── ESTRATTO DELLA PAGINA ──

Minghèn, Rachele e Scardabbà, l’emozione di tre birre d’autore

I vini assomigliano a chi li produce. Sia in bene sia in male. Ne siamo convinti da una vita. Che la qualità sia alta o scarsa, nel bicchiere si trova l’autore. Questa regola vale anche per le birre, concetto che sappiamo condiviso anche da Kuaska, guru e mito del popolo “birrofilo”, che da tempo va affermando che «le birre rispecchiano i birrai che le fanno». Ora è chiaro che quando ci si imbatte in prodotti di modesto valore, la voglia di conoscere chi ne è l’artefice non è granché. Quando al contrario ci si trova nel bicchiere raggi di luce come Minghèn, Rachele e Scardabbà, la curiosità di stringere la mano a chi le ha create è grande. Anche in questo caso, la regola che grandi prodotti hanno dietro grandi uomini è stata confermata.

Minghèn, Rachele e Scardabbà, è il tris d’assi che cala il Birrificio artigianale De Silvi (via A.Toscanini 41/a – tel. 3332461511 - www.birrificiodesilvi.it) di Ghedi (Bs). L’anima dell’attività è Davide De Silvi, personaggio dalla grande capacità, ma innanzitutto dalla grande umanità. Sufficiente degustare le birre, ragionando su nomi e caratteristiche che le distinguono, per capire perché affermiamo che Davide è cuore extra large. Ogni birra è dedicata a una persona cara a Davide, e tutte e tre son diverse.

La prima è dedicata al bisnonno Domenico Davoli, e Minghèn, il suo soprannome in dialetto. Omaggio a un uomo che si è trovato al fronte nella Prima Guerra Mondiale, poi a guerra finita in Francia a lavorare, quindi a Luzzara (RE) a fare muratore e infine il bracciante agricolo. Una vita che ha da far riflettere quanti oggi sanno solo lamentarsi, magari comodamente seduti a una scrivania. Breakfast Ale, ha colore giallo oro, cappello di schiuma da manuale, naso fine con profumo di lieviti, sentore di crosta di pane, note agrumate ed elegante speziatura, mentre in bocca è di media struttura, gusto che ricorda agrumi e spezie, buona persistenza.

La seconda, onora la nonna, Rachele, appunto, imprenditrice di grande valore del secondo dopoguerra, che partita dall’esperienza della trattoria alloggio Bolzoni, è stata faro di riscossa per il suo paese. Bitter di nome e di fatto, ha colore ramato, bouquet floreale ed erbaceo, gusto amaro e complesso.

───
── DATI FORNITI ──

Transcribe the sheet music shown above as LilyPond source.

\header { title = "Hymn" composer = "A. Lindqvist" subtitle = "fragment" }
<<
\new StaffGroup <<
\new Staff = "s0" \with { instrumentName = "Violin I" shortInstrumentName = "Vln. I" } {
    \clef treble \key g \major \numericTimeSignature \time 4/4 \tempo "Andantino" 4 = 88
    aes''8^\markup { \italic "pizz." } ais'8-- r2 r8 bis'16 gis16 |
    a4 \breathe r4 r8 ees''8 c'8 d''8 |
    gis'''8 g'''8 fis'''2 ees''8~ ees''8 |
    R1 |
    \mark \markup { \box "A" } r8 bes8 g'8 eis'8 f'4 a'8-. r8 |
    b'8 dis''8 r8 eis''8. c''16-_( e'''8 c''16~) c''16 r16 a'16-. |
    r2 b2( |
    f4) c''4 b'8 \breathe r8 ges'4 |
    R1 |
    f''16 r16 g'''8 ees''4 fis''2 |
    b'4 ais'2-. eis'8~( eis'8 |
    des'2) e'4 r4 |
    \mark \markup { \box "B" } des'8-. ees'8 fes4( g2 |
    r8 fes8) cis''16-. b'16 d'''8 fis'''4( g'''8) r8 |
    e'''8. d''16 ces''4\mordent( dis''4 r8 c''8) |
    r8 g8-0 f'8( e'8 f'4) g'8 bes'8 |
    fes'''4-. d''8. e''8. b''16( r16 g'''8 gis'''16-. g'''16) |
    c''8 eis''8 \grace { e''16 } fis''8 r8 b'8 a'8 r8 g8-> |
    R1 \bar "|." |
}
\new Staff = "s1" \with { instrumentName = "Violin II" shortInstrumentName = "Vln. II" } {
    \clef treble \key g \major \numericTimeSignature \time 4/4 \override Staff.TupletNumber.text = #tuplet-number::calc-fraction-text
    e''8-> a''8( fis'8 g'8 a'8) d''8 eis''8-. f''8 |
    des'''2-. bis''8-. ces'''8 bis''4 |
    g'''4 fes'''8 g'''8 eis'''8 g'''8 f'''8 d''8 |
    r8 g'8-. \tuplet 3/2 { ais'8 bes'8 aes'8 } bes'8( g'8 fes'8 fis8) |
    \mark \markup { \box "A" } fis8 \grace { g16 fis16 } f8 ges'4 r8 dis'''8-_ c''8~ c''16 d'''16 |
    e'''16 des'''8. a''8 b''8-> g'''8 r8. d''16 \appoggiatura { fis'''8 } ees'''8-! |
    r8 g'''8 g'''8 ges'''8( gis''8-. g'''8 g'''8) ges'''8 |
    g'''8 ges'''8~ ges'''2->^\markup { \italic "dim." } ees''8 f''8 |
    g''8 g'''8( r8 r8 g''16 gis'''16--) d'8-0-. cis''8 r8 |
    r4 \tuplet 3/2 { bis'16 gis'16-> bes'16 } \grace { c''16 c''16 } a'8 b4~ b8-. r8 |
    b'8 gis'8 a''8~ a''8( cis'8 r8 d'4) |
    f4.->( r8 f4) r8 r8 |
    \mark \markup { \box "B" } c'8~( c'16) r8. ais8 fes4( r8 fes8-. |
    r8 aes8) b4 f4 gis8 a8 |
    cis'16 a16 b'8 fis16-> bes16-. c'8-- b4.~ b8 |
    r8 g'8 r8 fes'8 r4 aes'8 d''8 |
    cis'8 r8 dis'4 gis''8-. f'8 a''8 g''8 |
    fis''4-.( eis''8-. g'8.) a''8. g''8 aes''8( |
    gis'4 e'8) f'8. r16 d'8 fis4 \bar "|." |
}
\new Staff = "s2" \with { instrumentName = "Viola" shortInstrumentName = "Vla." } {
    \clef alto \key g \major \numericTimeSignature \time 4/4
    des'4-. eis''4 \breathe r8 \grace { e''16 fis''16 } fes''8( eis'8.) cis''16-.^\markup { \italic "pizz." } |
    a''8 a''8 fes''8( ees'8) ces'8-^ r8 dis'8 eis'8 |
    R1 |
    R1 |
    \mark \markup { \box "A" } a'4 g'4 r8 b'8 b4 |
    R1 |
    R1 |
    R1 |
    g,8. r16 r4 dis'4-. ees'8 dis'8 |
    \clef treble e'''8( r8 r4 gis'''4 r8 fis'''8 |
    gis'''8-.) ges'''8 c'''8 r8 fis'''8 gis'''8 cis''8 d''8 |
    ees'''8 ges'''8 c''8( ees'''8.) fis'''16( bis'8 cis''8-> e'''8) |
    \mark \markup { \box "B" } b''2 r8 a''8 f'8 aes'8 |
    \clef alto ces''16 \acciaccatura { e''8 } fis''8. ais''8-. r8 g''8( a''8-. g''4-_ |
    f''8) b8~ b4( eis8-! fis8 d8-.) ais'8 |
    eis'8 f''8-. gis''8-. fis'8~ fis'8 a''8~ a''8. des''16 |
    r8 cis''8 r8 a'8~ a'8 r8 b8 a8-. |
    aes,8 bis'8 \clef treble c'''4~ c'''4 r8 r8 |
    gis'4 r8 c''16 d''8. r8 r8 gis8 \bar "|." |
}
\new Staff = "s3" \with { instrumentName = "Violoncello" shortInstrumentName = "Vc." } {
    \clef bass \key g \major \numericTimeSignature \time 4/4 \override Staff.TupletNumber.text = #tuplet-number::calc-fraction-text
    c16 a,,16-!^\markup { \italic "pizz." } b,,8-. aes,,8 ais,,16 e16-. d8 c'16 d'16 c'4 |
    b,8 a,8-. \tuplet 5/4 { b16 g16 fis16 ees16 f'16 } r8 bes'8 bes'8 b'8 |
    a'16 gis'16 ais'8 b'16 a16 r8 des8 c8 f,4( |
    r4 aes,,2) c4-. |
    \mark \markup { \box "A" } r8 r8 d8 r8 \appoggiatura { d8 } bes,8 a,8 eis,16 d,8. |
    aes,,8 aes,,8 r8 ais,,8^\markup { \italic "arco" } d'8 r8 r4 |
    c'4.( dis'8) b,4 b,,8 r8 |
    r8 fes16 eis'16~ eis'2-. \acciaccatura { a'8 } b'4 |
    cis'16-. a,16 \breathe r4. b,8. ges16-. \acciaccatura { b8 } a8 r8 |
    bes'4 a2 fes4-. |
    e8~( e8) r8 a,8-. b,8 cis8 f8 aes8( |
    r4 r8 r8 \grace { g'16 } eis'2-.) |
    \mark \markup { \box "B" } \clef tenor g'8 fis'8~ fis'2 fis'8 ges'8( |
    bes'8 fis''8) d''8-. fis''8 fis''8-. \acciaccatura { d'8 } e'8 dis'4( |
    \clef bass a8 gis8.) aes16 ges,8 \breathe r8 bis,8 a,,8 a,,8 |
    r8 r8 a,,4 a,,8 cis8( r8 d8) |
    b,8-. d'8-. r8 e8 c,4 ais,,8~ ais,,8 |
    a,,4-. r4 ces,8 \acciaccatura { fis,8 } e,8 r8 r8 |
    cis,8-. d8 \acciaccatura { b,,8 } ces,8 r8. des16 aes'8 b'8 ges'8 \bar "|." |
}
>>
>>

───

**CONSEGNA OPERATIVA 1:** Restituisci dall'articolo sulle tre birre il passo che va da "Minghèn, Rachele e Scardabbà, è" fino a "tre son diverse." compreso, senza alcuna modifica.
**CONSEGNA OPERATIVA 2:**
Rispondi in base all'articolo sulle tre birre:
(a) In quale località ha sede il Birrificio artigianale De Silvi?
(b) A chi è dedicata la birra Minghèn?
(c) Che colore ha la birra Rachele?

**LA TUA SOLUZIONE 1:**
Minghèn, Rachele e Scardabbà, è il tris d’assi che cala il Birrificio artigianale De Silvi (via A.Toscanini 41/a – tel. 3332461511 - www.birrificiodesilvi.it) di Ghedi (Bs). L’anima dell’attività è Davide De Silvi, personaggio dalla grande capacità, ma innanzitutto dalla grande umanità. Sufficiente degustare le birre, ragionando su nomi e caratteristiche che le distinguono, per capire perché affermiamo che Davide è cuore extra large. Ogni birra è dedicata a una persona cara a Davide, e tutte e tre son diverse.

**LA TUA SOLUZIONE 2:**
(a) A Ghedi (Bs).
(b) Al bisnonno di Davide De Silvi, Domenico Davoli.
(c) Ramato.